**Problem description:** Edit everything in the listing from the line containing "Time on this clock? like 2,09" down to the line containing "reads: 11,31" by putting "watch" wherever "clock" appears and leaving all else unchanged. Return only those lines.

**Dataset excerpts:**
################

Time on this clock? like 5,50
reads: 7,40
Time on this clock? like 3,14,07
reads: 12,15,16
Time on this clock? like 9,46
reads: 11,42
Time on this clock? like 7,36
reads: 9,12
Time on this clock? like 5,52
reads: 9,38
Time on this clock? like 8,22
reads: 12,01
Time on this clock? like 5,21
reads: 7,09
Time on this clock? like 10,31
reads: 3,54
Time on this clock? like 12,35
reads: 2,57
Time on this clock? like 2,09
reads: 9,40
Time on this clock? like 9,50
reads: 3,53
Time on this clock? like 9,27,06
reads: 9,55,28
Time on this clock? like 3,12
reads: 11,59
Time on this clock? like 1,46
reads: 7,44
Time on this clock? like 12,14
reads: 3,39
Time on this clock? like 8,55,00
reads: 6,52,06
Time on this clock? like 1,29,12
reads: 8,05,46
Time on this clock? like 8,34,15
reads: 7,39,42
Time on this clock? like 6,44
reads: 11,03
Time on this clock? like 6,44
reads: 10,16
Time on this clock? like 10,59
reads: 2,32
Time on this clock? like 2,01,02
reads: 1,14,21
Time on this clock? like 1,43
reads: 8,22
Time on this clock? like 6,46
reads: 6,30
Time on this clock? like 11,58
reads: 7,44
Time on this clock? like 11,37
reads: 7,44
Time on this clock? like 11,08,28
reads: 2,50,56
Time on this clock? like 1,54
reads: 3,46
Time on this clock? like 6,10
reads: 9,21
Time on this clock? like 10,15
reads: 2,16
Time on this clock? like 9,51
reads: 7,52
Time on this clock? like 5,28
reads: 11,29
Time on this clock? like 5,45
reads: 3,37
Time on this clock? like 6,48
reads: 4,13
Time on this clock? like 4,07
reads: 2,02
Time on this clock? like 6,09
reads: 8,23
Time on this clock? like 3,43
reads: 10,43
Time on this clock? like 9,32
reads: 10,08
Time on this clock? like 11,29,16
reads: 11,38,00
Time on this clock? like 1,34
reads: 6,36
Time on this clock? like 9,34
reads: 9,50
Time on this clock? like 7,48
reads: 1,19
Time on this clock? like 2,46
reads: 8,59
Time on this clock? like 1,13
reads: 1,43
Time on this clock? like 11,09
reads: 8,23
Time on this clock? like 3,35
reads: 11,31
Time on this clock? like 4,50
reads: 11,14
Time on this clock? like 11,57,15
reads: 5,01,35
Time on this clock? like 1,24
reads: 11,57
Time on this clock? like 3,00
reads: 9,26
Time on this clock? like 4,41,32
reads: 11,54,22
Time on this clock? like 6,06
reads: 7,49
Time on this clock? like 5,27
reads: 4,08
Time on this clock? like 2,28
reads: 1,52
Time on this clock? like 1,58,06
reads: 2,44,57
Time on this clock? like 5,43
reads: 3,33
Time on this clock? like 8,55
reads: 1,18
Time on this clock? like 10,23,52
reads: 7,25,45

################

**Answer to this exercise:**
Time on this watch? like 2,09
reads: 9,40
Time on this watch? like 9,50
reads: 3,53
Time on this watch? like 9,27,06
reads: 9,55,28
Time on this watch? like 3,12
reads: 11,59
Time on this watch? like 1,46
reads: 7,44
Time on this watch? like 12,14
reads: 3,39
Time on this watch? like 8,55,00
reads: 6,52,06
Time on this watch? like 1,29,12
reads: 8,05,46
Time on this watch? like 8,34,15
reads: 7,39,42
Time on this watch? like 6,44
reads: 11,03
Time on this watch? like 6,44
reads: 10,16
Time on this watch? like 10,59
reads: 2,32
Time on this watch? like 2,01,02
reads: 1,14,21
Time on this watch? like 1,43
reads: 8,22
Time on this watch? like 6,46
reads: 6,30
Time on this watch? like 11,58
reads: 7,44
Time on this watch? like 11,37
reads: 7,44
Time on this watch? like 11,08,28
reads: 2,50,56
Time on this watch? like 1,54
reads: 3,46
Time on this watch? like 6,10
reads: 9,21
Time on this watch? like 10,15
reads: 2,16
Time on this watch? like 9,51
reads: 7,52
Time on this watch? like 5,28
reads: 11,29
Time on this watch? like 5,45
reads: 3,37
Time on this watch? like 6,48
reads: 4,13
Time on this watch? like 4,07
reads: 2,02
Time on this watch? like 6,09
reads: 8,23
Time on this watch? like 3,43
reads: 10,43
Time on this watch? like 9,32
reads: 10,08
Time on this watch? like 11,29,16
reads: 11,38,00
Time on this watch? like 1,34
reads: 6,36
Time on this watch? like 9,34
reads: 9,50
Time on this watch? like 7,48
reads: 1,19
Time on this watch? like 2,46
reads: 8,59
Time on this watch? like 1,13
reads: 1,43
Time on this watch? like 11,09
reads: 8,23
Time on this watch? like 3,35
reads: 11,31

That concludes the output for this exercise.